Edit/PseudoForge is not visible:

1. Confirm that pseudoforge.py, ida-plugin.json, and ida_pseudoforge/ are in the same plugin directory.
2. Confirm that ida_pseudoforge was not copied as a nested directory.
   • Correct: plugins\ida_pseudoforge\core\...
   • Incorrect: plugins\ida_pseudoforge\ida_pseudoforge\core\...
3. Check the IDA Output window for Python import errors.
4. Confirm that the Hex-Rays decompiler is active.

IDA hangs immediately after preview:

1. Fully restart the IDA process after updating plugin files.
   • A running IDA process with an old logger thread can keep failing even after new files are copied.
2. Check the last checkpoint in %TEMP%\pseudoforge_preview_trace.log.
3. Check %TEMP%\pseudoforge_trace.log for output.timer.started or output.timer.disabled.
4. If Output logging is suspected, set PSEUDOFORGE_DISABLE_OUTPUT_LOG=1 before launching IDA and retry.

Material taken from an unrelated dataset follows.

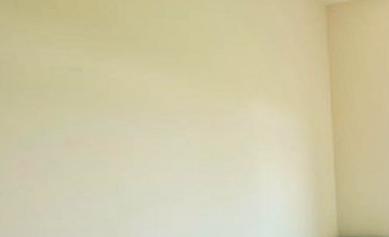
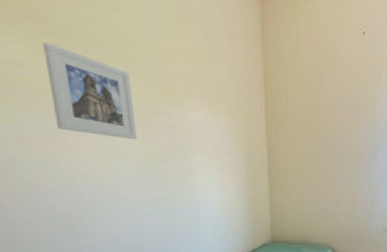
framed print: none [104,48,197,139] -> present [42,43,137,140]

Paste is empty after Copy all:

1. Check %TEMP%\pseudoforge_clipboard\copy_all.log.
2. A log beginning with failed ... indicates a Windows Clipboard API or file path issue.
3. No log means the preview context-menu action PseudoForge/Copy all was not invoked.

Export cleaned pseudocode fails:

1. Confirm that the cursor is inside a function.
2. Confirm that the target function can be decompiled in the pseudocode view.
3. Confirm write access beside the IDB.
4. Reproduce with the offline CLI using the same pseudocode text.

Rename application fails:

1. Confirm that the target is a local variable or argument.
2. Check for an existing name collision.
3. Confirm the cursor is still inside the same function that was analyzed. PseudoForge refuses apply when the current function no longer matches the analyzed session.
4. Hex-Rays can reject some lvar renames; inspect the export artifact first.

Design Principles

1. IDB writes happen only after preview and explicit user selection.
2. LLM output is never applied directly; only validated plan items are used.
3. Control-flow rewrites are preview/export-only artifacts.
4. Renames must pass collision, reserved keyword, and identifier validation.
5. Apply-selected-renames rechecks the current analyzed function and performs a final preflight before calling Hex-Rays rename APIs.
6. Every cleanup should leave artifacts that can be compared with the original pseudocode.
7. Kernel-scale functions can legitimately produce partial recovery plus warnings.

Related Documents

• ida_pseudocode_refactor_plugin_design.md
• deterministic_rules_matching_engine_design.md
• pseudoforge_implementation_status.md

Next Work

1. Design deterministic rules matching engine v2 scope and migrate call_arg_rewrite, text_rewrite, and flow.
2. Improve shared and fallthrough branch body reconstruction.
3. Strengthen ctree-identity based rename tracking.
4. Implement a dockable side-by-side preview panel.
5. Expand profile coverage against real target builds.